Your task is to find every line of the listing that includes "להגנה" and copy it.

________________

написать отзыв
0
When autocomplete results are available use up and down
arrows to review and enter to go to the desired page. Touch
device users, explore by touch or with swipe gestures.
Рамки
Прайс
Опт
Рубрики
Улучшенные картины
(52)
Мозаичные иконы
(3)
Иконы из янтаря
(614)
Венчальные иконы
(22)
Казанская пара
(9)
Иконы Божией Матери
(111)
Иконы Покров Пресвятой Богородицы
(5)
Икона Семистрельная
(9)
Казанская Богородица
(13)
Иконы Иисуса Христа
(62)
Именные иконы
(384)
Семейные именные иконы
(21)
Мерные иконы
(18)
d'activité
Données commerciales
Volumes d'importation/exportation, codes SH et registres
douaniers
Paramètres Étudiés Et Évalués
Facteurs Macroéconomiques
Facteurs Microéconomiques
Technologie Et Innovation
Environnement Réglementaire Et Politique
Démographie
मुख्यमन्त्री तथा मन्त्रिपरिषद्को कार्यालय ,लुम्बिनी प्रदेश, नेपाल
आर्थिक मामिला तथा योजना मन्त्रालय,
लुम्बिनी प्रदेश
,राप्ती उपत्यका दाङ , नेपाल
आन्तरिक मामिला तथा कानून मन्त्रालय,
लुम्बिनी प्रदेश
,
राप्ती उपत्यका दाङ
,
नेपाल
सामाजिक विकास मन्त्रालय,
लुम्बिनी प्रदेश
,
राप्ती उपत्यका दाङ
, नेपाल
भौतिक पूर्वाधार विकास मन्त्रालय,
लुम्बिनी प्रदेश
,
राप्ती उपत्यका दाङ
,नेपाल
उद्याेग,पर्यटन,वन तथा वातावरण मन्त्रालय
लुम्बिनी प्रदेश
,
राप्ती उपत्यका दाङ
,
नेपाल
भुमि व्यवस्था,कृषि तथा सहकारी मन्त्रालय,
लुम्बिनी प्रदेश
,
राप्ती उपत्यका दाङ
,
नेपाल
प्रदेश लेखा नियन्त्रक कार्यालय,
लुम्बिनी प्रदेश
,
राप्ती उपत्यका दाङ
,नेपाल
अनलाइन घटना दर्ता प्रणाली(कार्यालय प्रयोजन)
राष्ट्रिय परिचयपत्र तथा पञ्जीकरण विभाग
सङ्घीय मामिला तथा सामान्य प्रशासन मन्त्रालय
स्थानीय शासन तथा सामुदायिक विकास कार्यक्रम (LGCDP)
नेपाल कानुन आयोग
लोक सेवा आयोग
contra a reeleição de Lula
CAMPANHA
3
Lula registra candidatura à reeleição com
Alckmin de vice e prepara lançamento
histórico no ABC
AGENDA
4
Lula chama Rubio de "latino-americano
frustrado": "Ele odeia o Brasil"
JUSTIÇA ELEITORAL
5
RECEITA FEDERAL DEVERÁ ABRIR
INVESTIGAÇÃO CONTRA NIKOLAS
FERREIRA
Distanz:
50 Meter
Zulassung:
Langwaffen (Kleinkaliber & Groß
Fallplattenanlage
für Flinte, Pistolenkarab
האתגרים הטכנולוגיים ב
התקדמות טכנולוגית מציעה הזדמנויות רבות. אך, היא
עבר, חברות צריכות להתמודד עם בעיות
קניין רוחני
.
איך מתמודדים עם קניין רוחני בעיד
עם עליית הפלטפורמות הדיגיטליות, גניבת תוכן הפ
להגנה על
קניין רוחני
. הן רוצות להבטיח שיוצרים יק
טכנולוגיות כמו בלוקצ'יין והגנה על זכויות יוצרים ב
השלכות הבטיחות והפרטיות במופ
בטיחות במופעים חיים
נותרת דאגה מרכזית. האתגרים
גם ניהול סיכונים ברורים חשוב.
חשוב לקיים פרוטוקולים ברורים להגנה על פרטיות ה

________________

• [SOLUTION TO THE PROBLEM]:
להגנה על
חשוב לקיים פרוטוקולים ברורים להגנה על פרטיות ה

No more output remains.